Шахов внимательно присмотрелся к нему.

— Бодрый взгляд в ближайшее будущее… — сказал Николай Федорович. — Да мы не ревнуем ли часом?.. Ну, если уж ты разыгрываешь из себя такого Отелло… так слушай, дурень! Ведь она же уехала не с ним, а при нем!.. Неужели твоя глупая башка не способна уразуметь эту разницу?.. Господи батюшки, и я еще должен ему объяснять!.. Да ты задумался бы хоть раз над моим-то положением во всей твоей истории…

Северцев закурил.

— Она вернется к тебе, Миша.

— Когда? — зло спросил Северцев.

— Есть вещи, о которых не принято спрашивать, — сухо сказал Шахов.

— Все это так, но поймите и меня… Жизнь-то пустая стала, смысла в ней нет…

— Не кощунствуй, Михаил. От тебя такое не хочу слышать! Ишь ты… поглядите-ка на него, каков! Лишний человек второй половины двадцатого столетия! Лорд Байрон наших дней… Он, видите ли, смысл жизни потерял! Оцените его высокоблагородное страдание! Стыдно мне за тебя, Михаил…

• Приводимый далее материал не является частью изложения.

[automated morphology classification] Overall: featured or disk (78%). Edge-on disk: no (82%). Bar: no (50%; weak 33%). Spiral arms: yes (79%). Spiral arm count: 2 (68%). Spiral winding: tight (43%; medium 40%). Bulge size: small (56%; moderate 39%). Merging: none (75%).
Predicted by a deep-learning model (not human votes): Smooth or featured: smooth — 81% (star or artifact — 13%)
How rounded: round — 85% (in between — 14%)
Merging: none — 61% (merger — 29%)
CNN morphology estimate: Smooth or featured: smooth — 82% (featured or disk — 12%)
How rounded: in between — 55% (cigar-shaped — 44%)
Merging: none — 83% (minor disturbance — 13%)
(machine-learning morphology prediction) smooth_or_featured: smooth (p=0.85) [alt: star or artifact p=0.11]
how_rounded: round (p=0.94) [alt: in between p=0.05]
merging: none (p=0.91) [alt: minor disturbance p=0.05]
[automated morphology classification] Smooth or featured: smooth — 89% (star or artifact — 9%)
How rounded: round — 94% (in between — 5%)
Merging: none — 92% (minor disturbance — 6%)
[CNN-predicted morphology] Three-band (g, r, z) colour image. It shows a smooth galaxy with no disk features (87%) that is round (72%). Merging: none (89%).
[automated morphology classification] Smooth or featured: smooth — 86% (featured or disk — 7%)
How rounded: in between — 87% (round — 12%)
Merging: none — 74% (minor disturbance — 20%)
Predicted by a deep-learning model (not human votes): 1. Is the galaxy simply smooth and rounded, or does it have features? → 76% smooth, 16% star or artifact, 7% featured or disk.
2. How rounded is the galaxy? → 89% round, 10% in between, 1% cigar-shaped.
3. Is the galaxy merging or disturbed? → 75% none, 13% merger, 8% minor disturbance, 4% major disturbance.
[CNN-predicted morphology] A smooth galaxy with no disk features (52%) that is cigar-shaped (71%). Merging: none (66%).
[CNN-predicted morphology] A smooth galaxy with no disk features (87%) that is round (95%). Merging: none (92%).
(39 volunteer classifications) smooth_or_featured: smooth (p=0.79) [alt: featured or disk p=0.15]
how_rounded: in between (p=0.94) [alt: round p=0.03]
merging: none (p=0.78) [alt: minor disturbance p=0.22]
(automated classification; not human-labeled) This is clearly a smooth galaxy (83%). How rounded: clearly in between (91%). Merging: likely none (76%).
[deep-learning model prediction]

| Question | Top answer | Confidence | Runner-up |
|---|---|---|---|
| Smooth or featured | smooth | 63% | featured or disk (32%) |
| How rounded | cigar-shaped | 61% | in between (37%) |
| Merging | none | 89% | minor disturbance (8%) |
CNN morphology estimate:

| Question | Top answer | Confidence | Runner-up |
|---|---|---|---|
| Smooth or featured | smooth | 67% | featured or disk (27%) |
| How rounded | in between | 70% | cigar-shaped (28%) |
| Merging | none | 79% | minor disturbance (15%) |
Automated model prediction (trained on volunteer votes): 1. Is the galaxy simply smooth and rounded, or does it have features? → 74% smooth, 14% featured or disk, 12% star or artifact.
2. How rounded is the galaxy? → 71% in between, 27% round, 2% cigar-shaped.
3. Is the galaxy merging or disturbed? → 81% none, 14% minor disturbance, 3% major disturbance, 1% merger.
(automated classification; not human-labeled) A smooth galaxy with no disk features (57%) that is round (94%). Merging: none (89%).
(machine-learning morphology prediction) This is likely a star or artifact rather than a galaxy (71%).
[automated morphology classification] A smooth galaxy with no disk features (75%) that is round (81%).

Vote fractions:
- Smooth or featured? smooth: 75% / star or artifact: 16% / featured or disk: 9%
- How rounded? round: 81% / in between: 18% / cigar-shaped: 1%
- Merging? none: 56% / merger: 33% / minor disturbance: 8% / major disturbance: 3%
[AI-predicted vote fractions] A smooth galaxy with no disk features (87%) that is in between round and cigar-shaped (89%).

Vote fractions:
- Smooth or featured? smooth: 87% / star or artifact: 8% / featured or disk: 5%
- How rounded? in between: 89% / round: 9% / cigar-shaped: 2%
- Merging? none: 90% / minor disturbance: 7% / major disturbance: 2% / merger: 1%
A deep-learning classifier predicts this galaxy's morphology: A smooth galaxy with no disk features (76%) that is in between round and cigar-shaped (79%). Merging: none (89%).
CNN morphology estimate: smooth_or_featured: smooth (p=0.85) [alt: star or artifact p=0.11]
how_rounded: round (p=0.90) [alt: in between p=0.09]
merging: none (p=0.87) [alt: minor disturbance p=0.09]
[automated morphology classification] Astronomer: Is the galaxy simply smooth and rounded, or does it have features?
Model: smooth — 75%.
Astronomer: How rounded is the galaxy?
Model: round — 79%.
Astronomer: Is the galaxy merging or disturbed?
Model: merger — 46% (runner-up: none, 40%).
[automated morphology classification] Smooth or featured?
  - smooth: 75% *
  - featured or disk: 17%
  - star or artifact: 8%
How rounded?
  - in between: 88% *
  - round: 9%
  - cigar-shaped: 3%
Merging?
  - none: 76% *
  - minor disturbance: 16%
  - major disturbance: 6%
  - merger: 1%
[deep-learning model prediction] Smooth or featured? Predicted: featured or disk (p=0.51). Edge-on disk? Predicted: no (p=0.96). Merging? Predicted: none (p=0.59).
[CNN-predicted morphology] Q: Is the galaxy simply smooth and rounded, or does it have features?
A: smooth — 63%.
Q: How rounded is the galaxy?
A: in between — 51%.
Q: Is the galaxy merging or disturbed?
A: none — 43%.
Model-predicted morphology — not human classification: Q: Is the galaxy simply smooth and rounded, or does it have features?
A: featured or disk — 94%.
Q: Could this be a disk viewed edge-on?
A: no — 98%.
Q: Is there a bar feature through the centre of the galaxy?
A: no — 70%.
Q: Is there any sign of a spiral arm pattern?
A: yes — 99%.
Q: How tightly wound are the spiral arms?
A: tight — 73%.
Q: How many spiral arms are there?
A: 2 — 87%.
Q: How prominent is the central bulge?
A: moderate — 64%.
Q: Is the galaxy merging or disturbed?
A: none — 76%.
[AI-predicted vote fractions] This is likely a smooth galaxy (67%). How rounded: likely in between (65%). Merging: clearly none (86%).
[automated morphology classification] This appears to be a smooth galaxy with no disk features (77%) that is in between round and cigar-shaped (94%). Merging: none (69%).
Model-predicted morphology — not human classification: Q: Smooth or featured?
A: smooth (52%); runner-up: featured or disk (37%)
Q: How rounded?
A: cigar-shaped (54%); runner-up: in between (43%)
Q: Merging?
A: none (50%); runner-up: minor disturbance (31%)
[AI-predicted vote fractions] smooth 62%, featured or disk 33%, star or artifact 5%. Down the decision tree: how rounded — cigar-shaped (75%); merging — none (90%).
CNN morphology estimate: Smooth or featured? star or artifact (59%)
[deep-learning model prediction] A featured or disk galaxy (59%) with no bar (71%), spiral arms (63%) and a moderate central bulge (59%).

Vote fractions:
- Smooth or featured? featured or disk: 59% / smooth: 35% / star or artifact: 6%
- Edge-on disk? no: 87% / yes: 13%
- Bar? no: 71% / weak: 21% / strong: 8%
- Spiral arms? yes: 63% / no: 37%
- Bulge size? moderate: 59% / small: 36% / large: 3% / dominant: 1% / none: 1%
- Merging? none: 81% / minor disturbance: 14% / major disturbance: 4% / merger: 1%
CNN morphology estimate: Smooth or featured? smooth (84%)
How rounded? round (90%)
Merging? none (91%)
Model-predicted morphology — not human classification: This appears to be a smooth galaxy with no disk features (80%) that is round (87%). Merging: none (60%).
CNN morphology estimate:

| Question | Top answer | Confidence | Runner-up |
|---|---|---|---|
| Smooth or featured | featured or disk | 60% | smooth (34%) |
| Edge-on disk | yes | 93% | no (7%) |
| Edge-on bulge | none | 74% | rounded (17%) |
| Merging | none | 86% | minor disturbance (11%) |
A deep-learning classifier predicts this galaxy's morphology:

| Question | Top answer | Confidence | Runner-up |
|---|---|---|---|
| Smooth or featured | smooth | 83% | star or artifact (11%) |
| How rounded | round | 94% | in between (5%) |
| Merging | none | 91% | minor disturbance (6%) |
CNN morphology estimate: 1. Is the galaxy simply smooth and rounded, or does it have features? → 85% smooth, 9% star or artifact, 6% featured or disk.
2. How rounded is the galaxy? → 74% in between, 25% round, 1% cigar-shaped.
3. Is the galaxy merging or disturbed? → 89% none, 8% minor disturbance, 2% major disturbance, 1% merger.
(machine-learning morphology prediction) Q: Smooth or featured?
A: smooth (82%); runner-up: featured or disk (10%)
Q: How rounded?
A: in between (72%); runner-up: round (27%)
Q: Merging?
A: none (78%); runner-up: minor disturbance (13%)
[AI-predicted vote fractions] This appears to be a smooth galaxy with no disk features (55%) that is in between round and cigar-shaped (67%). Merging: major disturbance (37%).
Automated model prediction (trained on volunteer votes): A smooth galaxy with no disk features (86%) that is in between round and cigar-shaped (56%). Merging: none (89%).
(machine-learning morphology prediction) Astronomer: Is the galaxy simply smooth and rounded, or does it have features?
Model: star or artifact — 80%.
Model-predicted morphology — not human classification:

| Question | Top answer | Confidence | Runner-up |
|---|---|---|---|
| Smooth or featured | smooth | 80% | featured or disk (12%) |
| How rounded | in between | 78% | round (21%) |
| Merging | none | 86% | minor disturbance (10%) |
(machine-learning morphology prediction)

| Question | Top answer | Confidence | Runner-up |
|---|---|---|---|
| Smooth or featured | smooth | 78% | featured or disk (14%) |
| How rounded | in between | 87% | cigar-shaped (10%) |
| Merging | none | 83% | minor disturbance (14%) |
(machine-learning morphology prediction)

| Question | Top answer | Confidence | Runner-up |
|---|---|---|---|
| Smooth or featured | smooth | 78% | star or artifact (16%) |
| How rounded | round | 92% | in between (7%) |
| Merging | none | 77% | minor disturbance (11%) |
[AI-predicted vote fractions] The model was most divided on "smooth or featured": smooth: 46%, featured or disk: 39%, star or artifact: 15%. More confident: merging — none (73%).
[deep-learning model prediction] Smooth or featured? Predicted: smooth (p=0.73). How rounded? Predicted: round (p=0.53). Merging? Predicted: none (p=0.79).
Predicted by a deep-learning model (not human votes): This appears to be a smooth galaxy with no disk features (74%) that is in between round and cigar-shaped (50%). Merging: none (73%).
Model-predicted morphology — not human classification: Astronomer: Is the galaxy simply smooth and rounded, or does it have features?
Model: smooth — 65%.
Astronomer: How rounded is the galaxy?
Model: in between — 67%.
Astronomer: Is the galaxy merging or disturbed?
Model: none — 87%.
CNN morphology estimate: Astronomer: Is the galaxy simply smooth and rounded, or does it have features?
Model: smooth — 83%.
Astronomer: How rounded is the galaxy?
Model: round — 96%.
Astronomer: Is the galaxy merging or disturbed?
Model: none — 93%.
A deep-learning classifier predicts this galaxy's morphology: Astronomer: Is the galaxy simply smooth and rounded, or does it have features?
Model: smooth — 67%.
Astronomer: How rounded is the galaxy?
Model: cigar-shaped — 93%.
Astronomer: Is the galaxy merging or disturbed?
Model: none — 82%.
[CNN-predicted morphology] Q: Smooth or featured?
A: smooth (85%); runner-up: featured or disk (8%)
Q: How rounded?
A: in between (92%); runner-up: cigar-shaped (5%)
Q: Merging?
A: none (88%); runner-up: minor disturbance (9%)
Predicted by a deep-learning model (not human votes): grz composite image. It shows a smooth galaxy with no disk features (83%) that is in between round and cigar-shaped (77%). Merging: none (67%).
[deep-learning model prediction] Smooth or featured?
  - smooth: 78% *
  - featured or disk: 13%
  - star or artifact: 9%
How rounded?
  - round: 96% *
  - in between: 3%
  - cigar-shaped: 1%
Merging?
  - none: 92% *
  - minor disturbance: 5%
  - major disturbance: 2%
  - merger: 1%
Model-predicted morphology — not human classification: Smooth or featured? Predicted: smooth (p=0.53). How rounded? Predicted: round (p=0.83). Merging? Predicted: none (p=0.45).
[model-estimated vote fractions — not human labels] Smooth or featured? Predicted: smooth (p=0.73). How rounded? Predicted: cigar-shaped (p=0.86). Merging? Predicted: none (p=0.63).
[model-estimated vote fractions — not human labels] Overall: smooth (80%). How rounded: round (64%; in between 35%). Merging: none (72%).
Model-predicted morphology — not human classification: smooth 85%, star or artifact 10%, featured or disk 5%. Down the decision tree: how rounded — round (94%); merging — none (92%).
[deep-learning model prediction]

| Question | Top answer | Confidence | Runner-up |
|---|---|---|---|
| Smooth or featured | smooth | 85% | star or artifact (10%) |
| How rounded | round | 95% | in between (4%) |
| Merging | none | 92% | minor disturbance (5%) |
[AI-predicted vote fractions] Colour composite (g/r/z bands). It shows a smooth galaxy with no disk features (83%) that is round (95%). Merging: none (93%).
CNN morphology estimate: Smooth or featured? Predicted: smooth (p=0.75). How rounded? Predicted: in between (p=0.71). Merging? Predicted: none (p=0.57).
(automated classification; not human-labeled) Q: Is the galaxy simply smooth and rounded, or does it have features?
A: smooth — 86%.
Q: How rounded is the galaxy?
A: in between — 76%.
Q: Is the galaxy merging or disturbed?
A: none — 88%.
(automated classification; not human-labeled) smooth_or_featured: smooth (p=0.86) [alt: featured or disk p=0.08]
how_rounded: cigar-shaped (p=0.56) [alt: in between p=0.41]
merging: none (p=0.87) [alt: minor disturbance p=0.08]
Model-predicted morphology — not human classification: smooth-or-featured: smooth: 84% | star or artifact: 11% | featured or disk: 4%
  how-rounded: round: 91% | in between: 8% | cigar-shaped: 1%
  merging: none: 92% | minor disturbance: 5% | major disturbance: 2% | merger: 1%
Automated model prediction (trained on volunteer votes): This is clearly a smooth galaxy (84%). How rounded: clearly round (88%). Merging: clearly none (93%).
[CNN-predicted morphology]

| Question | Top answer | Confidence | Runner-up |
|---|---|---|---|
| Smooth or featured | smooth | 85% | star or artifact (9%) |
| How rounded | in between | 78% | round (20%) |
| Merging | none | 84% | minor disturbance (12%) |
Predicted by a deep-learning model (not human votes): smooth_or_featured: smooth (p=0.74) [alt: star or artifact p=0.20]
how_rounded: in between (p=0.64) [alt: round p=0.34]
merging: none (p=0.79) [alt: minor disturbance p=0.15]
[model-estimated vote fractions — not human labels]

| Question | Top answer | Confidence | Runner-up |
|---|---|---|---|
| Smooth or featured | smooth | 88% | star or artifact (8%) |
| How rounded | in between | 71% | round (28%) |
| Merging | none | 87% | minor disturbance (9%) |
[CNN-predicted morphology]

Они разговаривали друг с другом и вслух и безмолвно.

Северцев мысленно спрашивал себя: что подразумевал Николай Федорович, когда сказал, что Валерия вернется? Шахов досадовал: как же не понимает Михаил, что Валерия Сергеевна не могла прийти к нему. Что будет — время покажет. Во всяком случае, до конца дней Павла Александровича она останется там — не любовь заставляет ее поступить так, а острое чувство долга и сострадания. А может быть, она и не вернется? Как сможет она сделать это после всего, что произошло и произойдет? Шахов этого не знал. Но думал, что в конце концов она вернется. Он верил в любовь.

Северцев понимал, что, пока жив Павел Александрович, с Валерией он не встретится. И все-таки он будет ждать ее, ждать всегда, всю жизнь. Где бы она ни находилась, он будет спрашивать, возвращаясь домой или в гостиницу, не разыскивала ли его приезжая женщина… И может быть, однажды, когда он механически задаст свой вопрос, ему вдруг ответят — она была… Северцев вспомнил, как ему пришлось блуждать в темных выработках, разыскивая выход на поверхность. Яркий свет брызнул совсем близко, а выхода там не оказалось. Но он все же нашелся… Так будет и с их любовью.

— Кто бы мог подумать, — говорил вслух Николай Федорович, — что инженер Северцев так убого представляет себе смысл жизни. Он и она — вот и весь мир. Она осмелилась покинуть его. Для него пропал смысл жизни. Как красиво! И как глупо. Конечно, какие могут быть после этого разговоры о всяких плебейских совнархозах. Для аристократии духа!